Крах идеи жилого массива и функционального города, а также крушение мифа о «чистых» зонах, предназначенных лишь для одного вида использования, с одной стороны, а с другой — практическое подтверждение неудачи концепции гигантских жилых комплексов, проектируемых как сценическое оформление будущего счастья для миллионов, вызвали характерную для 60-х годов реакцию. В экономике это называется «бегством вперед»: если предприятие в долгах, то для улучшения его экономического положения ему следует ссужать больше.

Именно такое мышление лежало в основе футурологических проектов тех лет.

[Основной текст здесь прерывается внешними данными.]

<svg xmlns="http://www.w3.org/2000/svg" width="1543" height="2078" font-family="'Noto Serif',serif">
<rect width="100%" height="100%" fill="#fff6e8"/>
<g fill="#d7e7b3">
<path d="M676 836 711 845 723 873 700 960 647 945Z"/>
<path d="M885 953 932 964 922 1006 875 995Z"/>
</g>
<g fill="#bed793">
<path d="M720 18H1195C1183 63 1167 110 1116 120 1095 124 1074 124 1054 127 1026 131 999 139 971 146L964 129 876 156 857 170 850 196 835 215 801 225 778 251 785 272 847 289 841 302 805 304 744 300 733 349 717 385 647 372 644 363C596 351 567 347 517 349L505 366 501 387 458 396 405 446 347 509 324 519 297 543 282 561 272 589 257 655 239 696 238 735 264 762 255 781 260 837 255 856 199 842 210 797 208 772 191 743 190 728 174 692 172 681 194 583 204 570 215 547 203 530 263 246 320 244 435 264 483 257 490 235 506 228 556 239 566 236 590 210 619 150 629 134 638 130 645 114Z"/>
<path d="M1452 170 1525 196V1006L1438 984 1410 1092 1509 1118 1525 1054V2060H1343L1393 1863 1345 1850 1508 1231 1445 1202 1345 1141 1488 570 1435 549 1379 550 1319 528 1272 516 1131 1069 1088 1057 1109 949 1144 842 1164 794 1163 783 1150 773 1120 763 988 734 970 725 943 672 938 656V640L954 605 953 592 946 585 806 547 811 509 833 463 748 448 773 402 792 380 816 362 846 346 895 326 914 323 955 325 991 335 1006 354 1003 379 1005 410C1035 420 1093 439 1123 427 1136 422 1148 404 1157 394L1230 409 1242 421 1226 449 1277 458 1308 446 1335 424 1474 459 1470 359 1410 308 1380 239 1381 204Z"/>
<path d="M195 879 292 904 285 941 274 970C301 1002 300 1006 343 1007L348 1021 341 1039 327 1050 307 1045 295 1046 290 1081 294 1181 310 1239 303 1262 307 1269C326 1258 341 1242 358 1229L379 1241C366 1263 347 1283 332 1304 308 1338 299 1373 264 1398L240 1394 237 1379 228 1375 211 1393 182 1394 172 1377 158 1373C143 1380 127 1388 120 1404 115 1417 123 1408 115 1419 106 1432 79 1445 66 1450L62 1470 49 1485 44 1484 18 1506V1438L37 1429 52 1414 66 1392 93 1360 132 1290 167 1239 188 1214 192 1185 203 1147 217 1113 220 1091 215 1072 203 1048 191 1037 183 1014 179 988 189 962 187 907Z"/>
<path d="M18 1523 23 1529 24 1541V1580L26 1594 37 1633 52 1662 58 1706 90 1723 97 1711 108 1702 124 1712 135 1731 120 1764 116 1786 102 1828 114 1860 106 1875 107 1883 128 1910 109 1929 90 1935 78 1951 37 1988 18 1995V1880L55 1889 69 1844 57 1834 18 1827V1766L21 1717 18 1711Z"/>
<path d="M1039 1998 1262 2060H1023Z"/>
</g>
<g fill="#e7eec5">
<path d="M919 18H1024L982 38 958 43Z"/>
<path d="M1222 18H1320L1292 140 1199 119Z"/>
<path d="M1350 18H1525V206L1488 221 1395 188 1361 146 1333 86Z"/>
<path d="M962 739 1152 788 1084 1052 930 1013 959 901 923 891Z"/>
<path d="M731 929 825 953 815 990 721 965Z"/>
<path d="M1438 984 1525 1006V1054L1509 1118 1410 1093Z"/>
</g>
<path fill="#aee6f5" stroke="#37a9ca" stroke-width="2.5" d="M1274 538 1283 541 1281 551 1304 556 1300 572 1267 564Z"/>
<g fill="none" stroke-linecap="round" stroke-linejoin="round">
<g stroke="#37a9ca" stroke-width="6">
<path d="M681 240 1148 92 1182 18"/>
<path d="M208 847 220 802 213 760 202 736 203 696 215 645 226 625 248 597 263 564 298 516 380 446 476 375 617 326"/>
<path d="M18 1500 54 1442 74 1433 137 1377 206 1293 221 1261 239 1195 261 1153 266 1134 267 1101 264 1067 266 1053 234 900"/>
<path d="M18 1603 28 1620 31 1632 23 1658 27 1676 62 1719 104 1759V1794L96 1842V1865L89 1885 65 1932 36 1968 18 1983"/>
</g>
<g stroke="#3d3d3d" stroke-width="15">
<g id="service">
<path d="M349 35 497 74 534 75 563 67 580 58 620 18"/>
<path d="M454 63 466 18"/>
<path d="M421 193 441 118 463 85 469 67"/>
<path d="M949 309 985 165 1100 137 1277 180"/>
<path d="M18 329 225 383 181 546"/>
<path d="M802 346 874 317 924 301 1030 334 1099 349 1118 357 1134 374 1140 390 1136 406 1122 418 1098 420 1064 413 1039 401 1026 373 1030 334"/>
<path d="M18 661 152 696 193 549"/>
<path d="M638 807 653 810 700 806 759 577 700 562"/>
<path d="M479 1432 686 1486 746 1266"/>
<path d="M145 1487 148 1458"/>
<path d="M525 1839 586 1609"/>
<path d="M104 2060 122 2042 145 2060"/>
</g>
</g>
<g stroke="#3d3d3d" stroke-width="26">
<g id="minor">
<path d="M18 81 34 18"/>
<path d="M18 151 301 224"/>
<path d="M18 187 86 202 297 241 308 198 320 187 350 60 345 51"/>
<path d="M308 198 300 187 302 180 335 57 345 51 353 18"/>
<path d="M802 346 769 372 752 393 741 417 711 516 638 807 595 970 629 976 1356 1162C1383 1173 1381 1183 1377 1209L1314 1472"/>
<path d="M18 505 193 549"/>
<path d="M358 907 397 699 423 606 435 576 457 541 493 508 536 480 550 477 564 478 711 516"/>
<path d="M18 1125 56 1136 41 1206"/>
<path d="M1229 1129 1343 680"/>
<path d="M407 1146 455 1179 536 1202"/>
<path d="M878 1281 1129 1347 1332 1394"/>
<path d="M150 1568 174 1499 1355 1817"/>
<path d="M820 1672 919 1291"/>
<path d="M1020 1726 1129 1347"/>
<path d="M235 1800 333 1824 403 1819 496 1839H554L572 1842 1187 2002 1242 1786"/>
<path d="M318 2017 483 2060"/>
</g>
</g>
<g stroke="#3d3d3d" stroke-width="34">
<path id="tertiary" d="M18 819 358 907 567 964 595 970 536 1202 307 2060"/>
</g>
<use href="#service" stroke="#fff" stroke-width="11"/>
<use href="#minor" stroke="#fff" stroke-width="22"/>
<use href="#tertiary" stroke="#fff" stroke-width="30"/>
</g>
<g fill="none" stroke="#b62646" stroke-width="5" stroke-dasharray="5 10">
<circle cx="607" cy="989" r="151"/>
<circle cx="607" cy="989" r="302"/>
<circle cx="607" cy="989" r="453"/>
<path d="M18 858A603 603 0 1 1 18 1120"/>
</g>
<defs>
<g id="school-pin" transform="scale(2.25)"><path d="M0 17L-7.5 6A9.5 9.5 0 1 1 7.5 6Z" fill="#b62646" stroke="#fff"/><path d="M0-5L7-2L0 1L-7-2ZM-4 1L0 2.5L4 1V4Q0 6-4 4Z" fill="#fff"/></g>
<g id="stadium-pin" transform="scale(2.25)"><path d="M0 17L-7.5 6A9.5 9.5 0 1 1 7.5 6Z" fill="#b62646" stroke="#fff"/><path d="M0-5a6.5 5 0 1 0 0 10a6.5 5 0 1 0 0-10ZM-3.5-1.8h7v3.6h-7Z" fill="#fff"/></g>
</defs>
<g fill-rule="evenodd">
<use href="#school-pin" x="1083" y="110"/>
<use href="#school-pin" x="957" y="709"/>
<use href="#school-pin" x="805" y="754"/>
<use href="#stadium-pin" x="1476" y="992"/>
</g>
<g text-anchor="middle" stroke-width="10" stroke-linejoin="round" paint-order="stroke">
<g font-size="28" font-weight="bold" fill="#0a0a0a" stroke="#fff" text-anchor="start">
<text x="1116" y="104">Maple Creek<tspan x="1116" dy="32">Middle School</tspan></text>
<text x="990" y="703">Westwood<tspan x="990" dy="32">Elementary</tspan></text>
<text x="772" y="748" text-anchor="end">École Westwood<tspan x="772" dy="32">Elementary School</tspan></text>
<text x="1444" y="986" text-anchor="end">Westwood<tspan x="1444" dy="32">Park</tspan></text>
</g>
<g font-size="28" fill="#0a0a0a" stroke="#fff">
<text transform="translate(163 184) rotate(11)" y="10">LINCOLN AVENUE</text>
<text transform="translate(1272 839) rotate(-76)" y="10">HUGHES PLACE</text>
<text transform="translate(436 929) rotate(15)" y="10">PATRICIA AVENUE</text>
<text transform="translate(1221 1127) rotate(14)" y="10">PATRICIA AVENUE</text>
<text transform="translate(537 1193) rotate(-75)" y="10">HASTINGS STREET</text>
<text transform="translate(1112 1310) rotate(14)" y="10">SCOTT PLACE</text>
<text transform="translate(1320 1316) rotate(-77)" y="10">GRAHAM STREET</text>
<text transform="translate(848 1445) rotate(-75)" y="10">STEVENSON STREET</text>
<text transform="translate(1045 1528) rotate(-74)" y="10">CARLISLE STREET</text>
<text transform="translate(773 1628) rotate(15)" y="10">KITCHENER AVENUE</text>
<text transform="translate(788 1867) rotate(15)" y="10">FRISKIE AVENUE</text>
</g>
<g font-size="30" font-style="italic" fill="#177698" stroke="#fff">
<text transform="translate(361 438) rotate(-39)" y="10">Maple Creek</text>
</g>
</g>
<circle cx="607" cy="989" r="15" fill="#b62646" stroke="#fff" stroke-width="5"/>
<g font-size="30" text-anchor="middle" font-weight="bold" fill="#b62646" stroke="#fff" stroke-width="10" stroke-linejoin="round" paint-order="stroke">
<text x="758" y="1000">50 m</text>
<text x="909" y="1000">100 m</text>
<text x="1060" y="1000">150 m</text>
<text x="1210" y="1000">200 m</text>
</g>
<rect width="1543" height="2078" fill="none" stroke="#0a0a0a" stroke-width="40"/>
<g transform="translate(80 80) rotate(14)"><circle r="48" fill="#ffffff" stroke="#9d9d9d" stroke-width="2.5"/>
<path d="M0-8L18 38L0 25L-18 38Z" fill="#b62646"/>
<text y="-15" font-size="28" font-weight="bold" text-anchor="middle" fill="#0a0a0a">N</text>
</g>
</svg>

Это связано также и с так называемым вторым технологическим скачком. Первый скачок, который Райнер Бэнем назвал «первым машинным возрастом», привел в начале 20-х годов к архитектурной революции и характеризовался появлением многочисленных проектов, которые сами авторы называли не иначе, как утопиями. В качестве примера может служить описание «Сбывшейся утопии» Бориса Арватова, опубликованное в журнале ЛЕФ в 1923 г.: «Город в воздухе, город из стекла и асбеста. Город на рессорах». Сомневающимся он разъясняет: в воздухе — чтобы высвободить землю, из стекла — чтобы облегчить строительство, на рессорах — чтобы обеспечить равновесие. В завершение он добавляет: «Мое дело предложить» и. Потом кто-то должен это построить. Как? Из чего? Зачем? На эти вопросы не ответил ни Кендзо Танге, запроектировавший в 1960 г. застройку Токийского залива, ни Иона Фридман, предложивший в 1961 г. гигантскую пространственную структуру, в которой хотел поместить новый Париж над старым, ни Поль Мей- мон, мечтавший о выведении людей на морскую и океанскую акваторию и заселивший свой Аква-сити (1966), на Арата Идзосаки, «фотографировавший» предложения «города-дерева».

Архитектурные журналы 60-х годов, отвечая на прогнозы демографов, соревновались между собой в публикации предложений. Создавая предметную форму будущего города, провидцы предполагали, что она будет принята обществом. Высказывались предложения о возможности идеального моделирования и мира, и людей; выдвигался тезис о том, что город представляет собой систему экономических связей — транспорта между индивидуумами и зонами, причем они рассматривались как физическое понятие, и при этом забывалось или, что еще хуже, считалось несущественным, что город — это еще и культурные, и социальные (общественные) ценности. Транспортные магистрали, перебрасывающие сотни поездов и грузовиков, регулируемые перекрестки, самолеты, паромы не могли, ибо были не в состоянии, заменить другой — психической и социологической — коммуникации между жителями и их улицей.

Все эти события готовили почву для попытки возврата к принципам регулирующего проектирования и к поискам механизмов, управляющих градостроительными процессами. Мы не знаем, что думал Сыркус, когда в 1933 г. писал: «Благодаря надлежащей подготовке «архитектурные утопии» станут реальностью». Можем лишь домыслить. Зато мы знаем точную цену, какую платят и люди, и пространство (среда), когда такие утопии фрагментарно осуществляются.